Task description: When you write out the listing, keep each word exactly as it stands but include none of its images.

───── Dataset records ─────

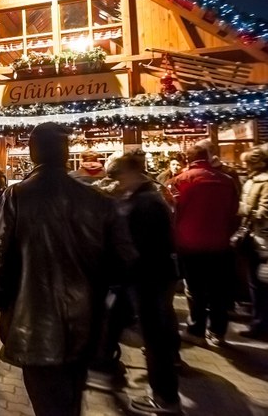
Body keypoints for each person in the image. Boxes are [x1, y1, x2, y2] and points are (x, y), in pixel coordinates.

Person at [0, 122, 136, 416]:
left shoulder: (14, 198)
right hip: (85, 322)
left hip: (34, 322)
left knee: (48, 403)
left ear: (32, 151)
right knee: (72, 400)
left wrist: (9, 304)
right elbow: (125, 263)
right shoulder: (99, 200)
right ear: (66, 153)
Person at [109, 154, 182, 415]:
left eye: (119, 178)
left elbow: (137, 246)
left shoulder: (145, 202)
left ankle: (165, 397)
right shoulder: (149, 196)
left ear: (129, 173)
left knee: (155, 335)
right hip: (152, 275)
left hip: (149, 277)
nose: (118, 183)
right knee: (151, 330)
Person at [169, 144, 239, 347]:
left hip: (189, 243)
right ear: (209, 157)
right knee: (218, 289)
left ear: (187, 159)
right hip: (220, 243)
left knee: (195, 288)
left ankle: (196, 329)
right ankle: (217, 332)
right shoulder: (227, 180)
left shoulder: (179, 180)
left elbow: (172, 212)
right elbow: (234, 210)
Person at [237, 148, 268, 339]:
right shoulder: (252, 180)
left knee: (260, 283)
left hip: (261, 238)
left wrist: (246, 209)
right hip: (256, 237)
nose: (244, 166)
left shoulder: (261, 182)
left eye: (247, 163)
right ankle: (259, 320)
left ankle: (261, 323)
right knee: (256, 283)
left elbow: (264, 211)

─────

Exercise response:
Body keypoints for each person in the image. Boxes are [x1, y1, x2, y2] and points are (x, y), in pixel coordinates.

Person at [0, 122, 136, 416]:
left shoulder: (14, 198)
right hip: (85, 322)
left hip: (34, 322)
left knee: (48, 403)
left ear: (32, 151)
right knee: (72, 400)
left wrist: (9, 304)
right elbow: (125, 263)
right shoulder: (99, 200)
right ear: (66, 153)
Person at [109, 154, 182, 415]:
left eye: (119, 178)
left elbow: (137, 246)
left shoulder: (145, 202)
left ankle: (165, 397)
right shoulder: (149, 196)
left ear: (129, 173)
left knee: (155, 335)
right hip: (152, 275)
left hip: (149, 277)
nose: (118, 183)
right knee: (151, 330)
Person at [169, 144, 239, 347]:
left hip: (189, 243)
right ear: (209, 157)
right knee: (218, 289)
left ear: (187, 159)
right hip: (220, 243)
left knee: (195, 288)
left ankle: (196, 329)
right ankle: (217, 332)
right shoulder: (227, 180)
left shoulder: (179, 180)
left elbow: (172, 212)
right elbow: (234, 210)
Person at [237, 148, 268, 339]:
right shoulder: (252, 180)
left knee: (260, 283)
left hip: (261, 238)
left wrist: (246, 209)
right hip: (256, 237)
nose: (244, 166)
left shoulder: (261, 182)
left eye: (247, 163)
right ankle: (259, 320)
left ankle: (261, 323)
right knee: (256, 283)
left elbow: (264, 211)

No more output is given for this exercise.